Data entries:
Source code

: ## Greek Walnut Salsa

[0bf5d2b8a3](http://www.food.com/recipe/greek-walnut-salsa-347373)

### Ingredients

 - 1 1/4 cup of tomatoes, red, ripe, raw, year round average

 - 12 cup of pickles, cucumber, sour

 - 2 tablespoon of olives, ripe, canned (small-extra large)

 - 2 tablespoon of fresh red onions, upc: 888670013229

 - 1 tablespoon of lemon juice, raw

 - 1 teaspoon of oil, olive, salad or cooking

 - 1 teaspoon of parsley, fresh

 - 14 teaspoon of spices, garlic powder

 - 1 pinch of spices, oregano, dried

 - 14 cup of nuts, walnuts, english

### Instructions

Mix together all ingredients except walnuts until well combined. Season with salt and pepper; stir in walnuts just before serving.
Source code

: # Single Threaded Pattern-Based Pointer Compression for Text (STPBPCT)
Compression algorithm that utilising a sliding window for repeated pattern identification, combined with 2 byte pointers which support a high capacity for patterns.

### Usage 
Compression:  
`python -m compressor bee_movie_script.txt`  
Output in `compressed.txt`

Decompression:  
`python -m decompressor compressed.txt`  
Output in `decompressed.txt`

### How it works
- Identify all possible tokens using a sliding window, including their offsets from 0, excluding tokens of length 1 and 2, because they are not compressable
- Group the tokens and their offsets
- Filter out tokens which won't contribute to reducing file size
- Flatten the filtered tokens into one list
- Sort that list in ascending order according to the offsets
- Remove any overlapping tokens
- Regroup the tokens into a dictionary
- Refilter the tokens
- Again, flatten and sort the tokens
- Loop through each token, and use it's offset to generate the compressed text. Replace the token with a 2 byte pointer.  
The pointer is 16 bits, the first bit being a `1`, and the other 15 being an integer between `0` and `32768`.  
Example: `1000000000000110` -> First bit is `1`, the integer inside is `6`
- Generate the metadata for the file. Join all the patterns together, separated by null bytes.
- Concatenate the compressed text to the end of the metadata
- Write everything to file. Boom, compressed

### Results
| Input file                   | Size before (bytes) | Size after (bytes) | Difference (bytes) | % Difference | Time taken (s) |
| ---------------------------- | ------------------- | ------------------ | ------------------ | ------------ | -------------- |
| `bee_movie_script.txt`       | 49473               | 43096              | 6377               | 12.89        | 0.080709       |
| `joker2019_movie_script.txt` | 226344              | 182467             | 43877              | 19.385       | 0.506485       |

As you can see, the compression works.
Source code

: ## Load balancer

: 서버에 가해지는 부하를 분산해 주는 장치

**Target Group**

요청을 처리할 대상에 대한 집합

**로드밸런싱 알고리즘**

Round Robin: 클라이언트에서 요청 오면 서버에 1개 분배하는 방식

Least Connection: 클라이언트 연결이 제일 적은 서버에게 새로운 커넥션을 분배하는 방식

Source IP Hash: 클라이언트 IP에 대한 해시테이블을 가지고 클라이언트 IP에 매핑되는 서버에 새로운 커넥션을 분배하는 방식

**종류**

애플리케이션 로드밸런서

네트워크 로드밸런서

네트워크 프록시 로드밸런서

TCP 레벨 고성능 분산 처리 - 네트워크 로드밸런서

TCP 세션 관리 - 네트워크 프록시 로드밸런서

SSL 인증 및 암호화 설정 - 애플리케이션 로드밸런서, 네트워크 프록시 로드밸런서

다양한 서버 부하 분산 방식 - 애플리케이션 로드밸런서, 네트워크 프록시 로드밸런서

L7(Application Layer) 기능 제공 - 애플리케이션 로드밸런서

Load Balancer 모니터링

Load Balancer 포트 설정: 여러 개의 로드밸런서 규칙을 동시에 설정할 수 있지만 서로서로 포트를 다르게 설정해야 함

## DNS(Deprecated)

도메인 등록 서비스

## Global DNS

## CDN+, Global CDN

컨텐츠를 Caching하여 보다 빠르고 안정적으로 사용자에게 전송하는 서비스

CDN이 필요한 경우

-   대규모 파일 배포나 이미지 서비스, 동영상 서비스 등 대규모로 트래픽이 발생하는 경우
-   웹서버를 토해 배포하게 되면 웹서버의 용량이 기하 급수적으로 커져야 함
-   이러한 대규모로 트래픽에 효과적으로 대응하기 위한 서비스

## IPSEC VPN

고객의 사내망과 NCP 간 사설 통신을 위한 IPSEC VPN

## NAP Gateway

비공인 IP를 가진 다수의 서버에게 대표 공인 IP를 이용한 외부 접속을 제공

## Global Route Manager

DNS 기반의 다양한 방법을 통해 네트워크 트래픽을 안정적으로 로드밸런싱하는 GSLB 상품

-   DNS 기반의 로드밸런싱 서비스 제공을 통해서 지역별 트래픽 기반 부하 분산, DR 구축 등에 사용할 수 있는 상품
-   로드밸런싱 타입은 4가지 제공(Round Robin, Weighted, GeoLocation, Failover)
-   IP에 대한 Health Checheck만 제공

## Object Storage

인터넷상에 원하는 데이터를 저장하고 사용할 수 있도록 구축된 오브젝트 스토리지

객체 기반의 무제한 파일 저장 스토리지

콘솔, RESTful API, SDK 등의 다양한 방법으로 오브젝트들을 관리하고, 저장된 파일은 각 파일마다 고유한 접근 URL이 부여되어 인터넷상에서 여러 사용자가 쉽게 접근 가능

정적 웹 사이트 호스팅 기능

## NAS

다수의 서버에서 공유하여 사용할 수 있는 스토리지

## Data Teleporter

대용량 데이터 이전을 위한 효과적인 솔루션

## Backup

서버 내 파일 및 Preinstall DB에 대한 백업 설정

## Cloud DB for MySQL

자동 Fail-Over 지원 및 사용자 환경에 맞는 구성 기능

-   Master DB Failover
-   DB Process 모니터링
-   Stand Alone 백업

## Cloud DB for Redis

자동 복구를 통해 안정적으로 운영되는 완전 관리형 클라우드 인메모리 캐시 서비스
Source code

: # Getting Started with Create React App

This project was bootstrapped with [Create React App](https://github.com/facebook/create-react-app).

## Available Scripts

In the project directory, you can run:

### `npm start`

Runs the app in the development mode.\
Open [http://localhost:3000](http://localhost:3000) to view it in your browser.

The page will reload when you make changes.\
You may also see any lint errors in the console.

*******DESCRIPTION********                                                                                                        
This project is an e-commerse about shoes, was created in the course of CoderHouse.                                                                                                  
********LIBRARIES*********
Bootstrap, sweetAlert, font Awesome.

Aim of the exercise – Print every line of the listing above without changing a single character.

Answer section –
Source code

: ## Greek Walnut Salsa

[0bf5d2b8a3](http://www.food.com/recipe/greek-walnut-salsa-347373)

### Ingredients

 - 1 1/4 cup of tomatoes, red, ripe, raw, year round average

 - 12 cup of pickles, cucumber, sour

 - 2 tablespoon of olives, ripe, canned (small-extra large)

 - 2 tablespoon of fresh red onions, upc: 888670013229

 - 1 tablespoon of lemon juice, raw

 - 1 teaspoon of oil, olive, salad or cooking

 - 1 teaspoon of parsley, fresh

 - 14 teaspoon of spices, garlic powder

 - 1 pinch of spices, oregano, dried

 - 14 cup of nuts, walnuts, english

### Instructions

Mix together all ingredients except walnuts until well combined. Season with salt and pepper; stir in walnuts just before serving.
Source code

: # Single Threaded Pattern-Based Pointer Compression for Text (STPBPCT)
Compression algorithm that utilising a sliding window for repeated pattern identification, combined with 2 byte pointers which support a high capacity for patterns.

### Usage 
Compression:  
`python -m compressor bee_movie_script.txt`  
Output in `compressed.txt`

Decompression:  
`python -m decompressor compressed.txt`  
Output in `decompressed.txt`

### How it works
- Identify all possible tokens using a sliding window, including their offsets from 0, excluding tokens of length 1 and 2, because they are not compressable
- Group the tokens and their offsets
- Filter out tokens which won't contribute to reducing file size
- Flatten the filtered tokens into one list
- Sort that list in ascending order according to the offsets
- Remove any overlapping tokens
- Regroup the tokens into a dictionary
- Refilter the tokens
- Again, flatten and sort the tokens
- Loop through each token, and use it's offset to generate the compressed text. Replace the token with a 2 byte pointer.  
The pointer is 16 bits, the first bit being a `1`, and the other 15 being an integer between `0` and `32768`.  
Example: `1000000000000110` -> First bit is `1`, the integer inside is `6`
- Generate the metadata for the file. Join all the patterns together, separated by null bytes.
- Concatenate the compressed text to the end of the metadata
- Write everything to file. Boom, compressed

### Results
| Input file                   | Size before (bytes) | Size after (bytes) | Difference (bytes) | % Difference | Time taken (s) |
| ---------------------------- | ------------------- | ------------------ | ------------------ | ------------ | -------------- |
| `bee_movie_script.txt`       | 49473               | 43096              | 6377               | 12.89        | 0.080709       |
| `joker2019_movie_script.txt` | 226344              | 182467             | 43877              | 19.385       | 0.506485       |

As you can see, the compression works.
Source code

: ## Load balancer

: 서버에 가해지는 부하를 분산해 주는 장치

**Target Group**

요청을 처리할 대상에 대한 집합

**로드밸런싱 알고리즘**

Round Robin: 클라이언트에서 요청 오면 서버에 1개 분배하는 방식

Least Connection: 클라이언트 연결이 제일 적은 서버에게 새로운 커넥션을 분배하는 방식

Source IP Hash: 클라이언트 IP에 대한 해시테이블을 가지고 클라이언트 IP에 매핑되는 서버에 새로운 커넥션을 분배하는 방식

**종류**

애플리케이션 로드밸런서

네트워크 로드밸런서

네트워크 프록시 로드밸런서

TCP 레벨 고성능 분산 처리 - 네트워크 로드밸런서

TCP 세션 관리 - 네트워크 프록시 로드밸런서

SSL 인증 및 암호화 설정 - 애플리케이션 로드밸런서, 네트워크 프록시 로드밸런서

다양한 서버 부하 분산 방식 - 애플리케이션 로드밸런서, 네트워크 프록시 로드밸런서

L7(Application Layer) 기능 제공 - 애플리케이션 로드밸런서

Load Balancer 모니터링

Load Balancer 포트 설정: 여러 개의 로드밸런서 규칙을 동시에 설정할 수 있지만 서로서로 포트를 다르게 설정해야 함

## DNS(Deprecated)

도메인 등록 서비스

## Global DNS

## CDN+, Global CDN

컨텐츠를 Caching하여 보다 빠르고 안정적으로 사용자에게 전송하는 서비스

CDN이 필요한 경우

-   대규모 파일 배포나 이미지 서비스, 동영상 서비스 등 대규모로 트래픽이 발생하는 경우
-   웹서버를 토해 배포하게 되면 웹서버의 용량이 기하 급수적으로 커져야 함
-   이러한 대규모로 트래픽에 효과적으로 대응하기 위한 서비스

## IPSEC VPN

고객의 사내망과 NCP 간 사설 통신을 위한 IPSEC VPN

## NAP Gateway

비공인 IP를 가진 다수의 서버에게 대표 공인 IP를 이용한 외부 접속을 제공

## Global Route Manager

DNS 기반의 다양한 방법을 통해 네트워크 트래픽을 안정적으로 로드밸런싱하는 GSLB 상품

-   DNS 기반의 로드밸런싱 서비스 제공을 통해서 지역별 트래픽 기반 부하 분산, DR 구축 등에 사용할 수 있는 상품
-   로드밸런싱 타입은 4가지 제공(Round Robin, Weighted, GeoLocation, Failover)
-   IP에 대한 Health Checheck만 제공

## Object Storage

인터넷상에 원하는 데이터를 저장하고 사용할 수 있도록 구축된 오브젝트 스토리지

객체 기반의 무제한 파일 저장 스토리지

콘솔, RESTful API, SDK 등의 다양한 방법으로 오브젝트들을 관리하고, 저장된 파일은 각 파일마다 고유한 접근 URL이 부여되어 인터넷상에서 여러 사용자가 쉽게 접근 가능

정적 웹 사이트 호스팅 기능

## NAS

다수의 서버에서 공유하여 사용할 수 있는 스토리지

## Data Teleporter

대용량 데이터 이전을 위한 효과적인 솔루션

## Backup

서버 내 파일 및 Preinstall DB에 대한 백업 설정

## Cloud DB for MySQL

자동 Fail-Over 지원 및 사용자 환경에 맞는 구성 기능

-   Master DB Failover
-   DB Process 모니터링
-   Stand Alone 백업

## Cloud DB for Redis

자동 복구를 통해 안정적으로 운영되는 완전 관리형 클라우드 인메모리 캐시 서비스
Source code

: # Getting Started with Create React App

This project was bootstrapped with [Create React App](https://github.com/facebook/create-react-app).

## Available Scripts

In the project directory, you can run:

### `npm start`

Runs the app in the development mode.\
Open [http://localhost:3000](http://localhost:3000) to view it in your browser.

The page will reload when you make changes.\
You may also see any lint errors in the console.

*******DESCRIPTION********                                                                                                        
This project is an e-commerse about shoes, was created in the course of CoderHouse.                                                                                                  
********LIBRARIES*********
Bootstrap, sweetAlert, font Awesome.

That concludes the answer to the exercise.